Hi,
I have a bunch of files stored in hdfs /unit_files directory in total
319 files
scala> val errlog = sc.textFile("/unix_files/*.ksh")
scala> errlog.filter(line => line.contains("sed"))count()
res104: Long = 1113
So it returns 1113 instances the word "sed"
If I want to see the collection I can do
SCALA> ERRLOG.FILTER(LINE => LINE.CONTAINS("SED"))COLLECT()

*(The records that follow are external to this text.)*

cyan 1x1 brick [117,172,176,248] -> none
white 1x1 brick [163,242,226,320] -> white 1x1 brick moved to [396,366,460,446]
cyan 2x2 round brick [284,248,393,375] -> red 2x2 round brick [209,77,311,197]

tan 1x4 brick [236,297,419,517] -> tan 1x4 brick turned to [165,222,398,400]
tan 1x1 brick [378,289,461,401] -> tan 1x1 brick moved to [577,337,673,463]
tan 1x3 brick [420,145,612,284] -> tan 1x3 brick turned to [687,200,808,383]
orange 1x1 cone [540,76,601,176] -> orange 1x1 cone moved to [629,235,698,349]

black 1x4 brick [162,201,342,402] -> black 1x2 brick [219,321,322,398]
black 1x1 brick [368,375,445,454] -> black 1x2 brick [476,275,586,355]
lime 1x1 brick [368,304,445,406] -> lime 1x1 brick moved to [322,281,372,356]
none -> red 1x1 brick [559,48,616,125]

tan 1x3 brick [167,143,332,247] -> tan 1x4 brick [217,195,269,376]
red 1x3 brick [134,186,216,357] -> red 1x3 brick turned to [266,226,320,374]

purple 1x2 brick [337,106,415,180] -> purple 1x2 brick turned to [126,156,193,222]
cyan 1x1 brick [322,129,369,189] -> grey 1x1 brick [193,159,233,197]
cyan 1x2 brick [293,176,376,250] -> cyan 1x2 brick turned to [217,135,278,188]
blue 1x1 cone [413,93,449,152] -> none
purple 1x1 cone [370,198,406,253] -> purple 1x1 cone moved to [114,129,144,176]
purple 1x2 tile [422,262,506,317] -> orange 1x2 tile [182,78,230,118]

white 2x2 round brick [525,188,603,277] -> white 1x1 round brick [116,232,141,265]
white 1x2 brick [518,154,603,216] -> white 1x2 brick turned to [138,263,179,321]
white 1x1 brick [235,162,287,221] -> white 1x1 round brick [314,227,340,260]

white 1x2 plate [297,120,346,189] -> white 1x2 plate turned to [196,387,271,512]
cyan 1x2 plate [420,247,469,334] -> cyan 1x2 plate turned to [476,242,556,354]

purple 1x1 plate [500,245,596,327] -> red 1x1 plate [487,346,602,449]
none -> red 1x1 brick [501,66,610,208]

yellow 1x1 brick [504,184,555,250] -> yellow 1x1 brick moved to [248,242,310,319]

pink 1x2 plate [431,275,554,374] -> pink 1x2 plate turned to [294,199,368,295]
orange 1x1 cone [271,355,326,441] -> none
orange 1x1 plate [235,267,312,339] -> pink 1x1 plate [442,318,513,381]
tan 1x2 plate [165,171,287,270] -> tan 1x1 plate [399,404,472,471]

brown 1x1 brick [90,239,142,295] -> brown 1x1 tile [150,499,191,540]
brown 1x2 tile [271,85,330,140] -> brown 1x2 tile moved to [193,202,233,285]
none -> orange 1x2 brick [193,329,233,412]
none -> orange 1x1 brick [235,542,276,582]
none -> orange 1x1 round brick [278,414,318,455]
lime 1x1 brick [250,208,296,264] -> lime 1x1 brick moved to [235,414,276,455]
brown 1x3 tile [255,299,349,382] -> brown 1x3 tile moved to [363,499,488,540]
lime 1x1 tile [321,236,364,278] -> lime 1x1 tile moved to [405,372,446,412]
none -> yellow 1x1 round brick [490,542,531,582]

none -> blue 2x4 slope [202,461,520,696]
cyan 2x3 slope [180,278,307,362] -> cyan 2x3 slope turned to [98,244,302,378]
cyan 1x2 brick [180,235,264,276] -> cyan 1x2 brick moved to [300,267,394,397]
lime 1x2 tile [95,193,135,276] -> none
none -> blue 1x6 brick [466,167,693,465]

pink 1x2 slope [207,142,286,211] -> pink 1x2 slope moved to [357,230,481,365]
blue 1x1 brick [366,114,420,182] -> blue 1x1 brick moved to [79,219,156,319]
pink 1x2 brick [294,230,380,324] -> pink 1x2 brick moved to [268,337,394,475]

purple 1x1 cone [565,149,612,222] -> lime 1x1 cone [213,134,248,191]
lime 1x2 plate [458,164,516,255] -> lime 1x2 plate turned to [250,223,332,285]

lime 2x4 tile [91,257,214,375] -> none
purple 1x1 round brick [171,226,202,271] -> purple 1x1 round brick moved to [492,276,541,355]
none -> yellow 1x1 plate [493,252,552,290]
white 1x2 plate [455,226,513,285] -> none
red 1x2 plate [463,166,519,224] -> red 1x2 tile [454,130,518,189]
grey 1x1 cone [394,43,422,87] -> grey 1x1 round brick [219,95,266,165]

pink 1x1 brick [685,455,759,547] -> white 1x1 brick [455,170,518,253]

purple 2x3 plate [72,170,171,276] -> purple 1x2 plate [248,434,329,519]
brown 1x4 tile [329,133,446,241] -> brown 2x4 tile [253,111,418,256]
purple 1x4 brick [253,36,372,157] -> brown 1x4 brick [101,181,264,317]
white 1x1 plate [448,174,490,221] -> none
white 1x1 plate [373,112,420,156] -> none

res105: Array[String] = Array(" DSQUERY=${1} ; DBNAME=${2} ; ERROR=0 ;
PROGNAME=$(basename $0 | sed -e s/.ksh//)", # . in environment based on
argument for script., " exec sp_spaceused", " exec sp_spaceused",
PROGNAME=$(basename $0 | sed -e s/.ksh//), " BACKUPSERVER=$5 # Server
that is used to load the transaction dump", " BACKUPSERVER=$5 # Server
that is used to load the transaction dump", " BACKUPSERVER=$5 # Server
that is used to load the transaction dump", " cat
$TMPDIR/${DBNAME}_trandump.sql | sed s/${DSQUERY}/${REMOTESERVER}/ >
$TMPDIR/${DBNAME}_trandump.tmpsql", cat
$TMPDIR/${DBNAME}_tran_transfer.sql | sed s/${DSQUERY}/${REMOTESERVER}/
> $TMPDIR/${DBNAME}_tran_transfer.tmpsql, PROGNAME=$(basename $0 | sed -e
> s/.ksh//), " B...
scala>
Now is there anyway I can retrieve all these instances or perhaps they
are all wrapped up and I only see few lines?
Thanks,
Mich